Sebze ve meyvelerden 100'ün üzerinde çeşidi yapılan turşunun tam bir
doğal şifa kaynağı olduğu ortaya çıktı. Uzmanlar soğan, sarımsak,
kozalak, armut, enginar, elma, yumurta, kiraz, vişne, ayva gibi hem
ülkemizde üretilen hem de yurt dışında ithal edilen sebze ve meyvelerden
imal edilen turşunun her çeşidinin sağlık açısından çok önemli
işlevlere sahip olduğunun söylüyorlar.
Uzmanlara göre lahana turşusu ülseri, kanseri, kalp ve sinir sistemi ile
damar tıkanıklıklarını, mide ekşimesini önlediğini tespit etmişler.
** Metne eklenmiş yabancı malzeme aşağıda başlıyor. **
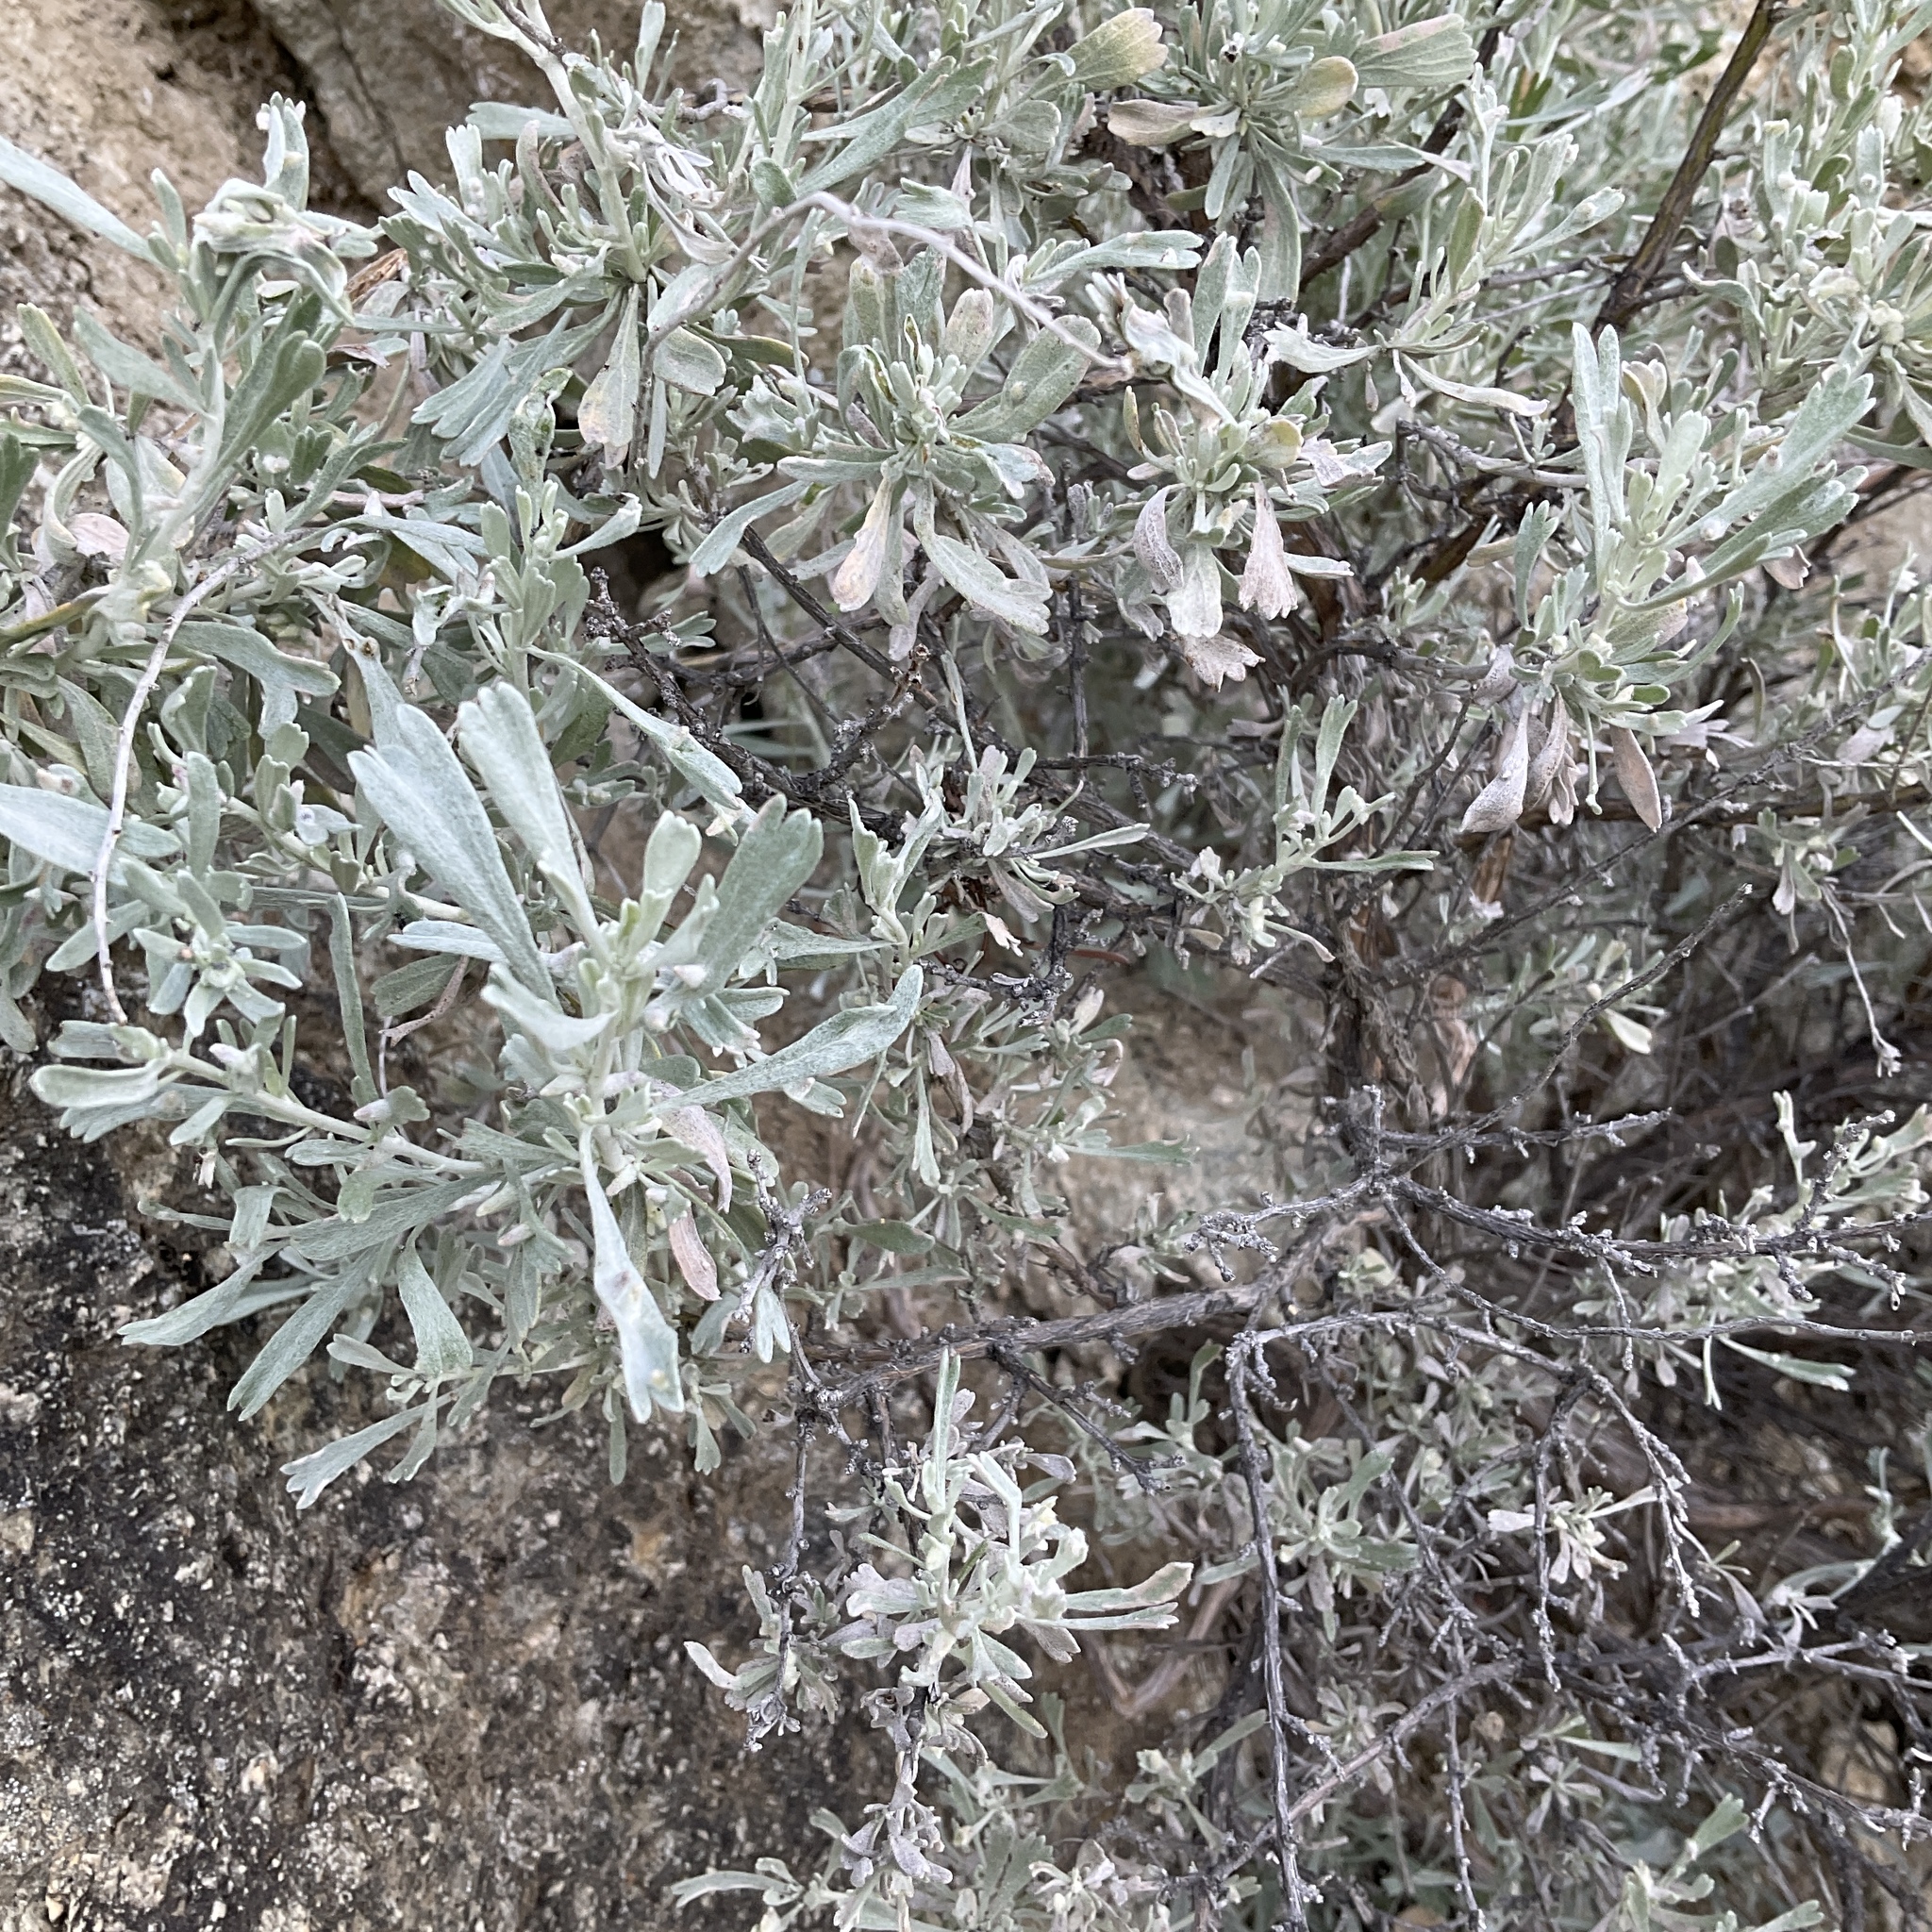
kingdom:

Acı
Frenk biberi ise grip, nezle ve soğuk algınlığına iyi geliyor. Yeşil
erikten yapılan turşu özellikle iştah açıcı özelliğe sahip. Sarımsak
turşusu kanser hücrelerinin çoğalmasını, pancar turşusu ise kansızlığı
önlüyor ve hazmı kolaylaştırıyor.
İzmirli Dr. Özdemir Akay da kanserli hastaların turşu yiyerek
iyileşebileceğini belirterek "Kanserin ilacı turşudur." demiştir.
Herkesin her koşulda bu tedavi yöntemini uygulayabileceğini belirten Dr.
Akay şöyle devam etmiştir."Bu tedavinin esası, asitli yiyecek ve
içeceklerle vücut mekanizmasının enerji üretmesini sağlamaya dayanır.
Turşu, limon, ayva, nar gibi ekşi yiyecekler, bu enerjinin oluşması için
vücutta bir yakma işlemi meydana getirir. Mikroplar ve kanser hücreleri
vücudun enerjisini artırmak için vardır. Bunun yerine asit ihtiva
edilen yiyeceklerin sindirilmesiyle enerji ihtiyacı giderilir. Ancak bu
tedavinin sürekli olması gerekmektedir. Turşu ve benzeri ekşi gıdaların
yenmesiyle sadece kanser değil, türlü hastalıkları yenmek mümkündür."